What use the sounds peculiar to sea-lions subserve in their life on the great ocean, or their haunts along the shore, can only be imagined, but surely such laudable perseverance, day after day, to out-utter each other, must be for some good reason!

Volumes have been written concerning the voices of the two remaining groups of animals—monkeys and birds. In the great family of the four-handed folk, more varieties of sound are produced than would be thought possible. Some of the large baboons are awful in their vocalisations. Terrible agony or remorse is all that their moans suggest to us, no matter what frame of mind on the part of the baboon induces them. Of all vertebrates the tiny marmosets reproduce most exactly the chirps of crickets and similar insects, and to watch one of these little human faces, see its mouth open, and instead of, as seems natural, words issuing forth, to hear these shrill squeaks is most surprising.

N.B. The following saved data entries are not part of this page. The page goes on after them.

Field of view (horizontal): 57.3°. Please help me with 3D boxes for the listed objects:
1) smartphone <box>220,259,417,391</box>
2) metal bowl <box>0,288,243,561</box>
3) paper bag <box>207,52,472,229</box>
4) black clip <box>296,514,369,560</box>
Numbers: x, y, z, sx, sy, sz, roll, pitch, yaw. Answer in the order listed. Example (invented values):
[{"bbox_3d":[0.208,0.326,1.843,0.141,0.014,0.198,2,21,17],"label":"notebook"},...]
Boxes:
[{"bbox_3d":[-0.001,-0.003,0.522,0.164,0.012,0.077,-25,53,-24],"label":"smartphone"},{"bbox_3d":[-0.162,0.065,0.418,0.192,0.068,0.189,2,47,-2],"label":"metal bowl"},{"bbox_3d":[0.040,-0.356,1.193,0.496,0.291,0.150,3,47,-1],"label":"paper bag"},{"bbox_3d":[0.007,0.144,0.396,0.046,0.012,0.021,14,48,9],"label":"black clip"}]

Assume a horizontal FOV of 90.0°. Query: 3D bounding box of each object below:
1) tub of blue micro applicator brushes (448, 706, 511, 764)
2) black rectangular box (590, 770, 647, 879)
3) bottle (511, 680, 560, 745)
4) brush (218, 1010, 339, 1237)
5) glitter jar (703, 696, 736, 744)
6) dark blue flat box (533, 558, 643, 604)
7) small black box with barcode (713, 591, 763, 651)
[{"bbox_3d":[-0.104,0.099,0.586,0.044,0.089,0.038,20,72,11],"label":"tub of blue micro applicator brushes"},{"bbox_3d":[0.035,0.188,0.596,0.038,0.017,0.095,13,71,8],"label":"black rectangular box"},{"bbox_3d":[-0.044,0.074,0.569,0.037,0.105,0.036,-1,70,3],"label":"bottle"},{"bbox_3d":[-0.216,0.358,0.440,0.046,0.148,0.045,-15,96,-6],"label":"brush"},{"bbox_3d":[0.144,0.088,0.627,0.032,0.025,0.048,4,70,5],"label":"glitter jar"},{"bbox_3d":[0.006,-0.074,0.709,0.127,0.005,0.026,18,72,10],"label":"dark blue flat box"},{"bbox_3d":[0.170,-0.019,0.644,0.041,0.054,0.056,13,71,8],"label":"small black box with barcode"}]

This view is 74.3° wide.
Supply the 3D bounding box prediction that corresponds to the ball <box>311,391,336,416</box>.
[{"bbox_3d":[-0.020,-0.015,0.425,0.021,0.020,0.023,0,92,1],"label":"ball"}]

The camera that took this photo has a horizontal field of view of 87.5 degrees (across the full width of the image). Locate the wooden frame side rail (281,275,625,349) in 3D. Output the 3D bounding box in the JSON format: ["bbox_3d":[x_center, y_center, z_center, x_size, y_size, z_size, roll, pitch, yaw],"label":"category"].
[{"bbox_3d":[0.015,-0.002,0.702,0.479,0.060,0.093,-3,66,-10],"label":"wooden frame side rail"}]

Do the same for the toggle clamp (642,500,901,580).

Young orang-utans, in their “talk,” as well as in their actions, are counterparts of human infants. The scream of frantic rage when a banana is offered and jerked away, the wheedling tone when the animal wishes to be comforted by the keeper on account of pain or bruise, and the sound of perfect contentment and happiness when petted by the keeper whom it learns to love,—all are almost indistinguishable from like utterances of a human child.

But how pitiless is the inevitable change of the next few years! Slowly the bones of the cranium thicken, partly filling up the brain cavity, and slowly but surely the ape loses all affection for those who take care of it. More and more morose and sullen it becomes until it reaches a stage of unchangeable ferocity and must be doomed to close confinement, never again to be handled or caressed.